By placing the implicit cursor attributes required into local variables the risk of anything going wrong is further lessened. Defensive programming techniques like this help make code more robust over a longer period of time.

Okay, I’m sure you’re getting my point by now…

… but one further thing to note before I finish up. Let’s take a look at a slightly different scenario:

...
UPDATE emp
SET    sal = sal * 1.05
WHERE  deptno = 10;

COMMIT;

dbms_output.put_line ('Number of employees updated: ' || TO_CHAR(SQL%ROWCOUNT));
...

In this scenario I’ve added a COMMIT between the UPDATE statement and the DBMS_OUTPUT line. So, what does SQL%ROWCOUNT return?
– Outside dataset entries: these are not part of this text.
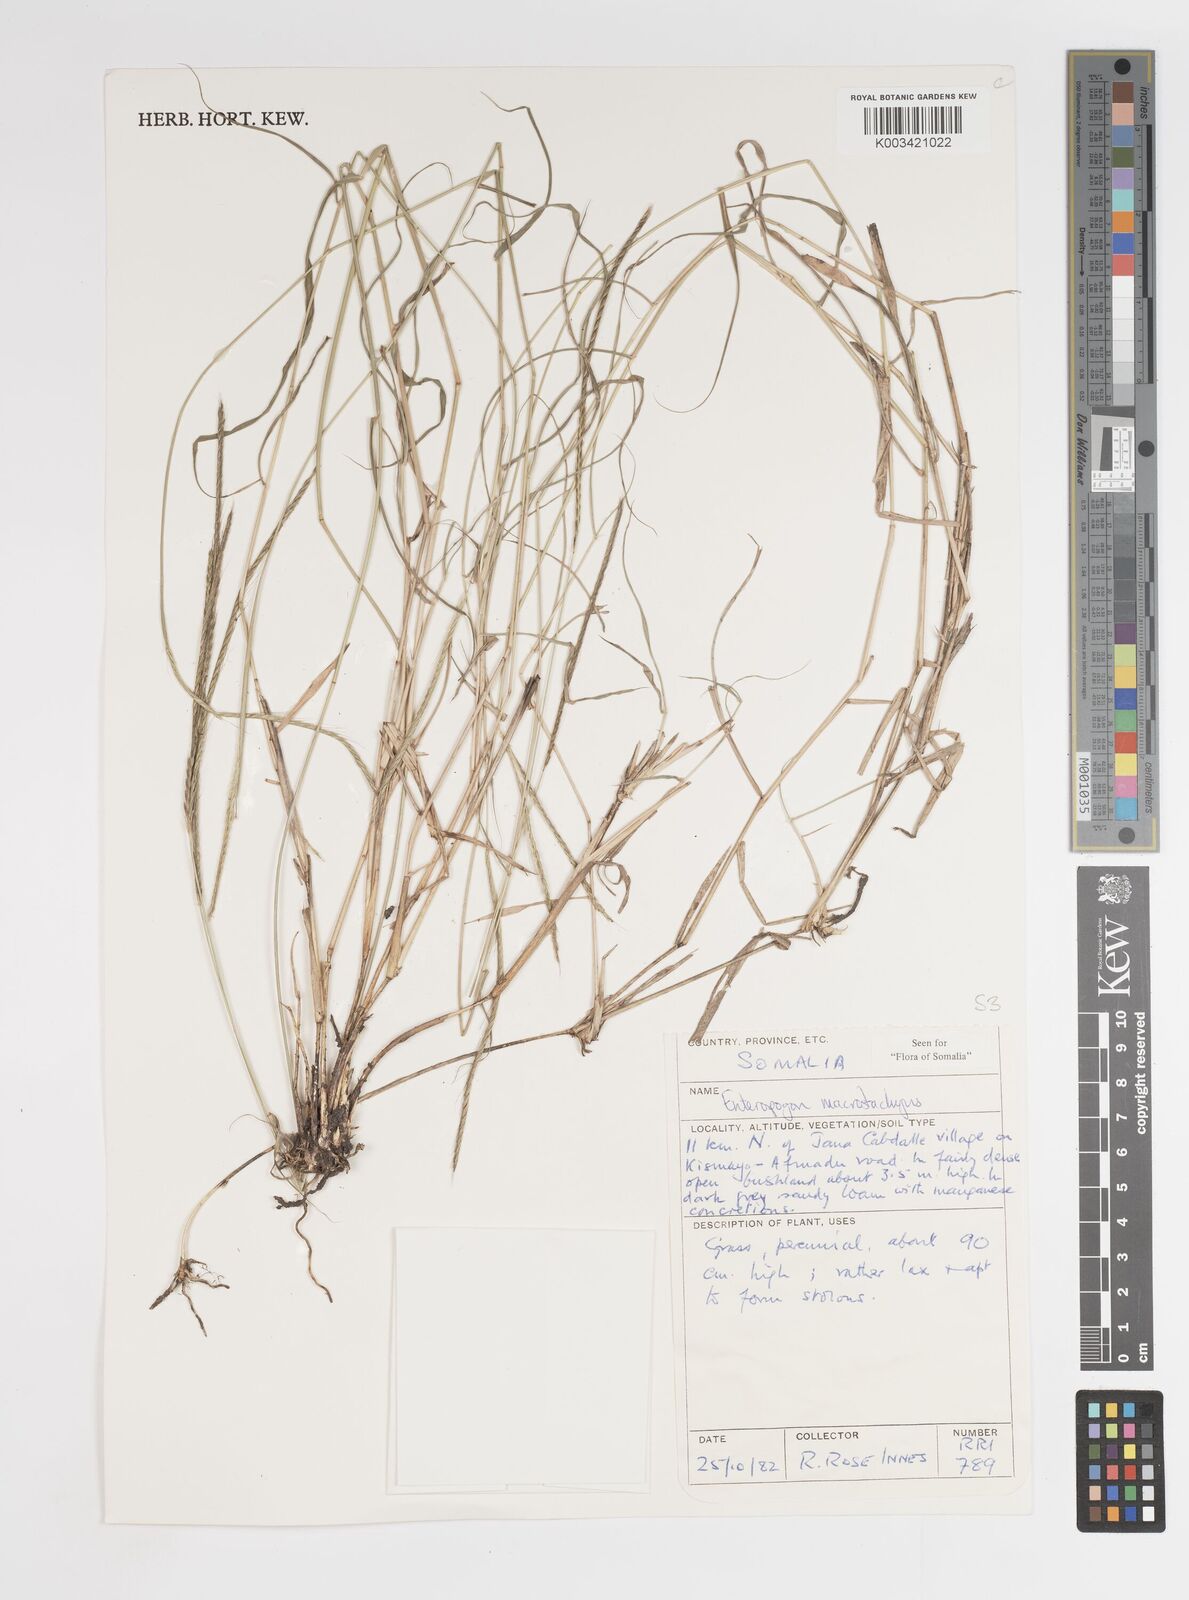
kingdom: Plantae
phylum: Tracheophyta
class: Liliopsida
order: Poales
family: Poaceae
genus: Enteropogon
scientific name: Enteropogon macrostachyus
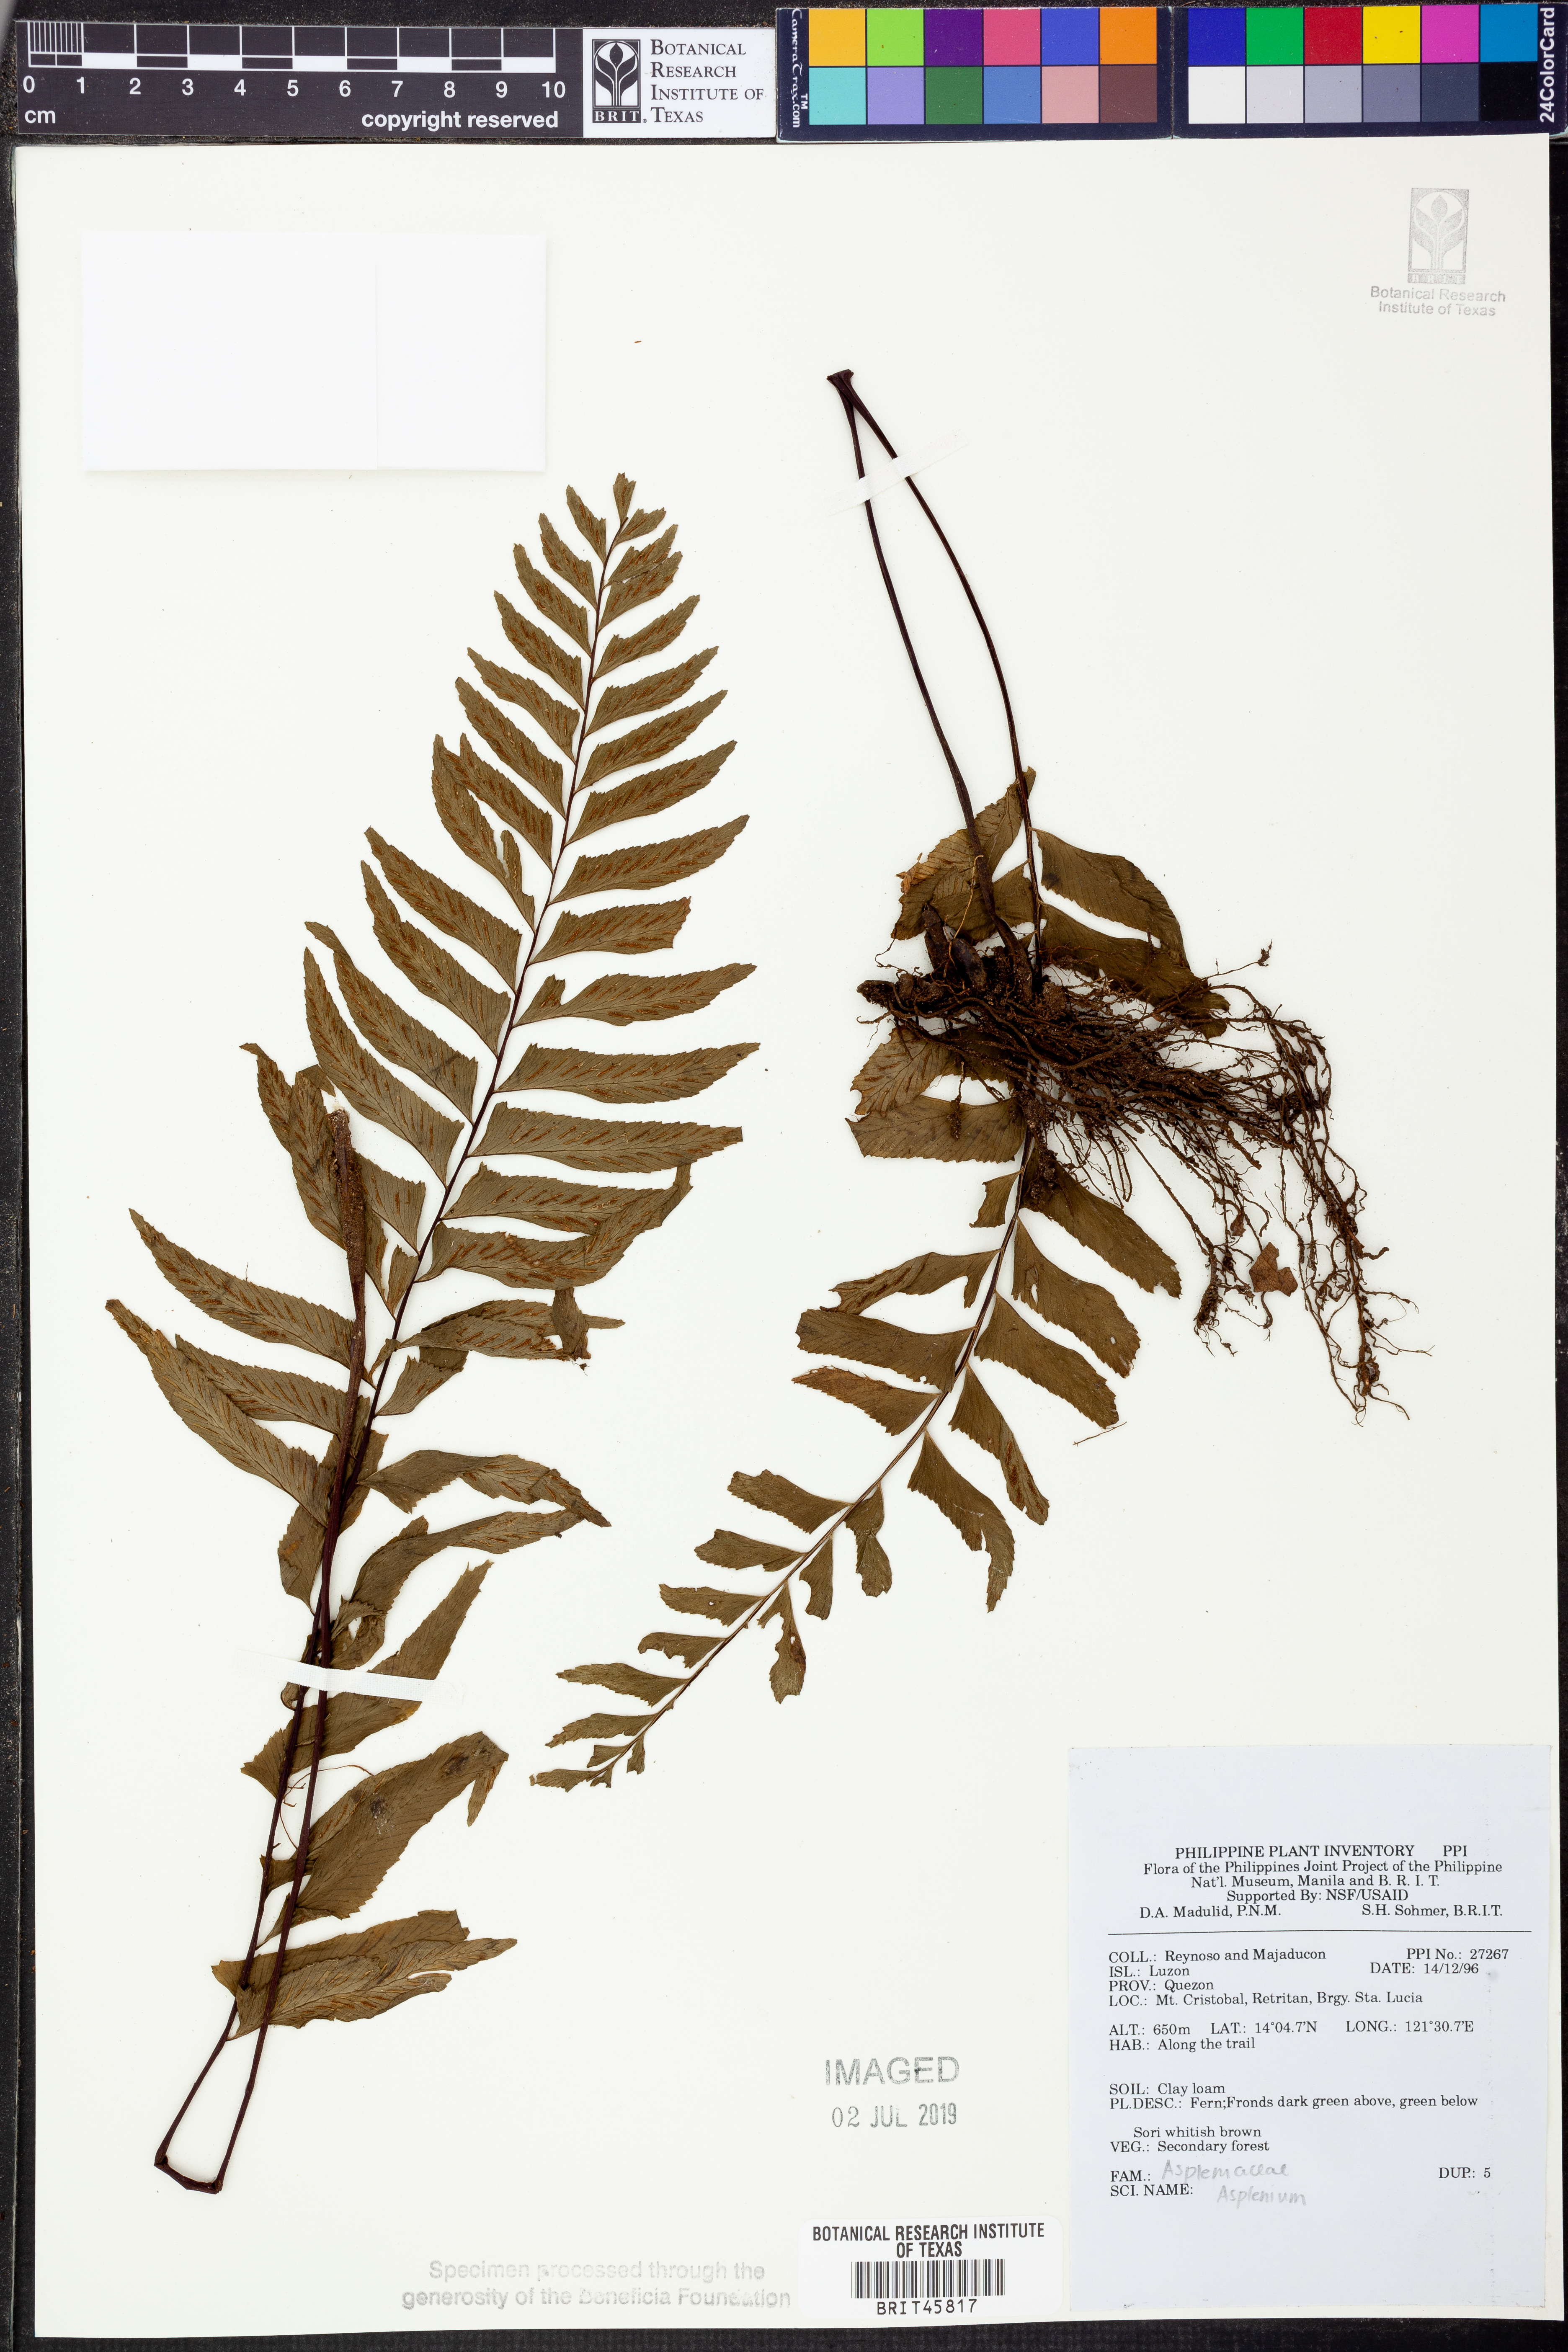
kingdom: Plantae
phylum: Tracheophyta
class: Polypodiopsida
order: Polypodiales
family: Aspleniaceae
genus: Asplenium
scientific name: Asplenium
The answer is 0. In the above scenario, the SQL%ROWCOUNT reflects the row count of the COMMIT statement, not the UPDATE statement. The implicit cursor attributes reflect the operation of the last SQL statement and isn’t restricted to simple DML statements. COMMIT and ROLLBACK will return 0 for the ROWCOUNT attribute. A “CREATE TABLE … AS SELECT…” operation, if executed using EXECUTE IMMEDIATE, will return the number of rows inserted into the newly created table.

So, in summary, I would urge developers to be careful of where they place references to the implicit cursor attributes. If any code comes between the SQL statement and the implicit cursor attribute reference then the attribute value should be captured into a local variable and the code should then reference the variable.